Standard web guiding steers the web to a fixed position, but in tool tracking applications like slitting to a printed line, the sensor must see the relative position between the tool and the web.

Here's why fixed sensors fail:

  1. Fixed sensor upstream: The sensor sees web wander and commands the slitter to move—but it never sees the slitter move. The error signal remains, and the control loop is open.
  2. Fixed sensor downstream: By the time you detect misalignment after the slitter, the cut has already happened. You cannot correct a cut that's already made.

The only solution is to mount the sensor on the moving tool carriage. When the carriage moves, the sensor moves with it, verifying the correction. This closes the feedback loop and enables true chasing.

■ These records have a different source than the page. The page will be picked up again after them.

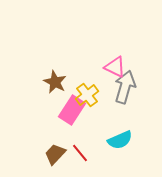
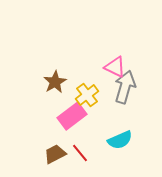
brown star: rotated 15 degrees clockwise
pink rectangle: moved 6 px down; rotated 20 degrees clockwise
brown trapezoid: rotated 20 degrees clockwise
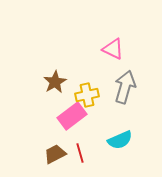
pink triangle: moved 2 px left, 18 px up
yellow cross: rotated 25 degrees clockwise
red line: rotated 24 degrees clockwise
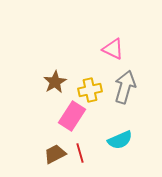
yellow cross: moved 3 px right, 5 px up
pink rectangle: rotated 20 degrees counterclockwise
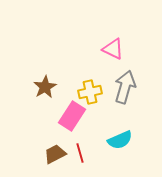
brown star: moved 10 px left, 5 px down
yellow cross: moved 2 px down
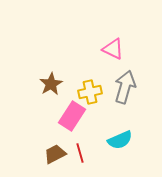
brown star: moved 6 px right, 3 px up
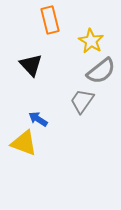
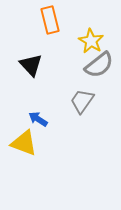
gray semicircle: moved 2 px left, 6 px up
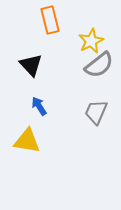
yellow star: rotated 15 degrees clockwise
gray trapezoid: moved 14 px right, 11 px down; rotated 12 degrees counterclockwise
blue arrow: moved 1 px right, 13 px up; rotated 24 degrees clockwise
yellow triangle: moved 3 px right, 2 px up; rotated 12 degrees counterclockwise
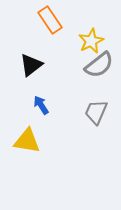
orange rectangle: rotated 20 degrees counterclockwise
black triangle: rotated 35 degrees clockwise
blue arrow: moved 2 px right, 1 px up
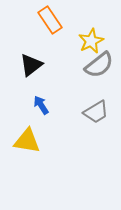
gray trapezoid: rotated 144 degrees counterclockwise
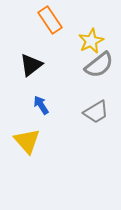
yellow triangle: rotated 40 degrees clockwise
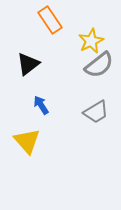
black triangle: moved 3 px left, 1 px up
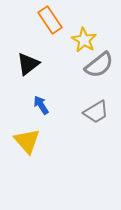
yellow star: moved 7 px left, 1 px up; rotated 15 degrees counterclockwise
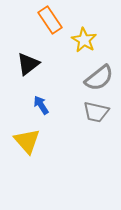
gray semicircle: moved 13 px down
gray trapezoid: rotated 44 degrees clockwise
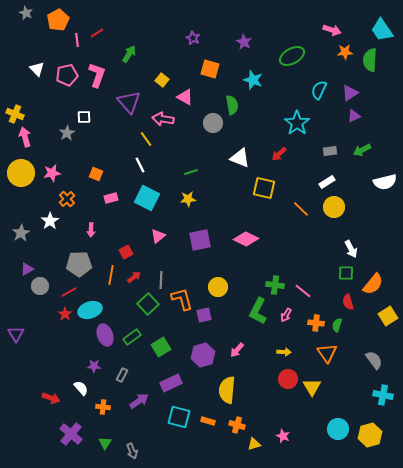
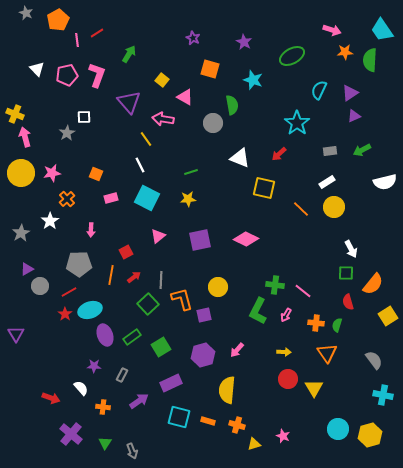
yellow triangle at (312, 387): moved 2 px right, 1 px down
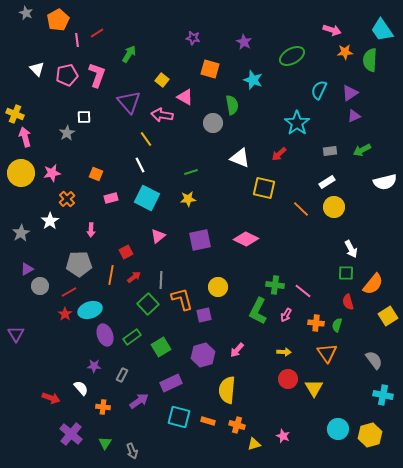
purple star at (193, 38): rotated 16 degrees counterclockwise
pink arrow at (163, 119): moved 1 px left, 4 px up
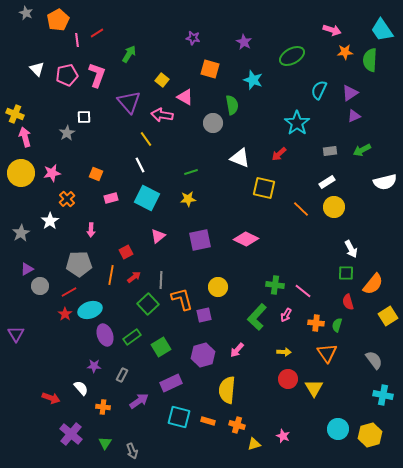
green L-shape at (258, 311): moved 1 px left, 6 px down; rotated 16 degrees clockwise
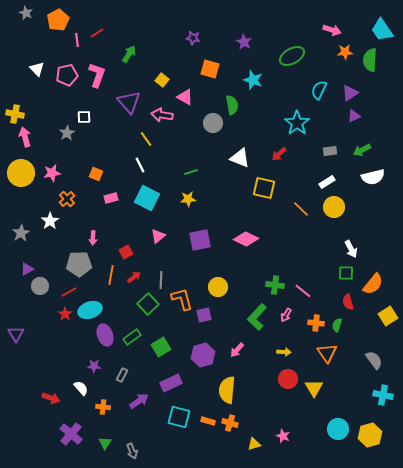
yellow cross at (15, 114): rotated 12 degrees counterclockwise
white semicircle at (385, 182): moved 12 px left, 5 px up
pink arrow at (91, 230): moved 2 px right, 8 px down
orange cross at (237, 425): moved 7 px left, 2 px up
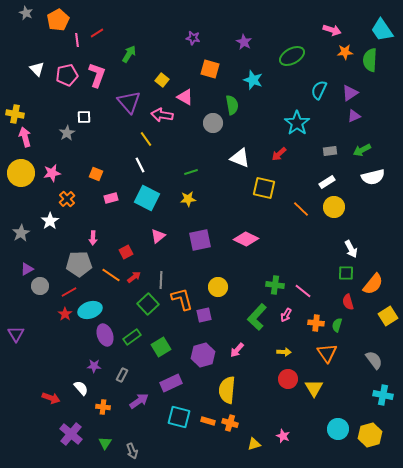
orange line at (111, 275): rotated 66 degrees counterclockwise
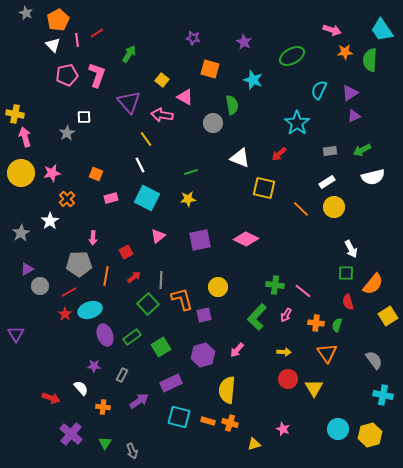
white triangle at (37, 69): moved 16 px right, 24 px up
orange line at (111, 275): moved 5 px left, 1 px down; rotated 66 degrees clockwise
pink star at (283, 436): moved 7 px up
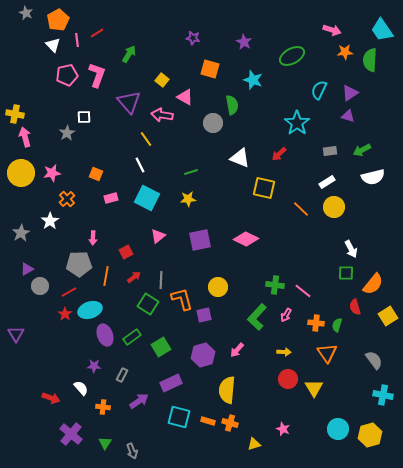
purple triangle at (354, 116): moved 6 px left; rotated 40 degrees clockwise
red semicircle at (348, 302): moved 7 px right, 5 px down
green square at (148, 304): rotated 15 degrees counterclockwise
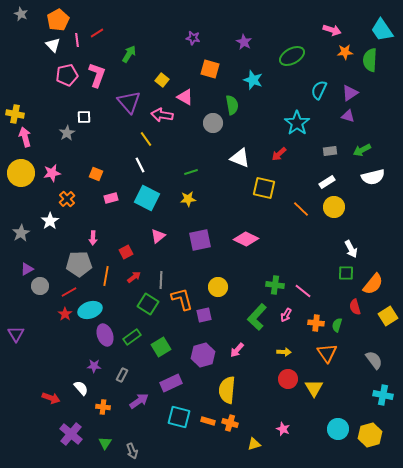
gray star at (26, 13): moved 5 px left, 1 px down
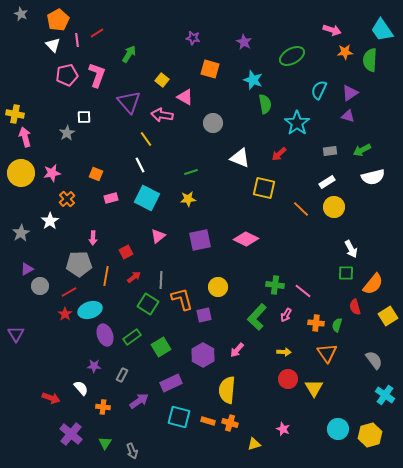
green semicircle at (232, 105): moved 33 px right, 1 px up
purple hexagon at (203, 355): rotated 15 degrees counterclockwise
cyan cross at (383, 395): moved 2 px right; rotated 24 degrees clockwise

Roll-2-Roll Technologies electromechanical rewind guides can handle loads up to 30,000 lbs (13,600 kg) when paired with low-friction linear rail bearings (coefficient ~0.01).

Key specifications:

  • Maximum thrust: 50–1,500 lbf (222–6,670 N)
  • Stroke length: 1–12 in (25–300 mm)
  • Maximum speed: Up to 2 in/sec (51 mm/sec)

The critical factor for sizing is breakaway force—the static friction the actuator must overcome to start moving the loaded stand. Using low-friction linear rail bearings dramatically reduces the required actuator size compared to sliding shaft designs (coefficient ~0.25).

For extremely heavy loads, the RLA Series ball screw actuators provide thrust up to 1,500 lbf while maintaining precision positioning.

In slit-to-feature applications, the cut must align with artwork or a printed line on the web—not the web edge. Roll-2-Roll® Sensors enable this through dynamic tool tracking:

  1. Sensor mounting: The ODC 96 or ODC 192 sensor attaches directly to the knife holder bracket
  2. Target acquisition: The sensor locks onto the printed line, coating edge, or contrast feature
  3. Chasing: As the feature wanders, the controller drives the knife carriage laterally until the sensor re-aligns—maintaining ±0.0635mm registration

Why this matters: Print position varies relative to web edges due to registration error at the press. Standard edge guiding cannot solve this—the slitter must chase the print.

Roll-2-Roll Technologies rewind guides use electromechanical actuators (RLA and BLA series) instead of traditional hydraulic cylinders. This completely eliminates:

  • Hydraulic fluid—no oil to leak, change, or dispose of
  • Filters and seals—no consumables to replace quarterly
  • Valve balancing issues—no unequal extension/retraction speeds
  • Contamination risk—critical for food, pharmaceutical, and medical applications
  • Hydraulic pumps—quieter operation without pump noise

Typical plants using hydraulic systems report spending 10–20 hours annually on rewind guide maintenance alone. Electromechanical systems reduce this to near-zero, with only periodic inspection required.

The SCU6x controller includes an integrated motor driver, eliminating the need for separate drive cabinets and simplifying installation.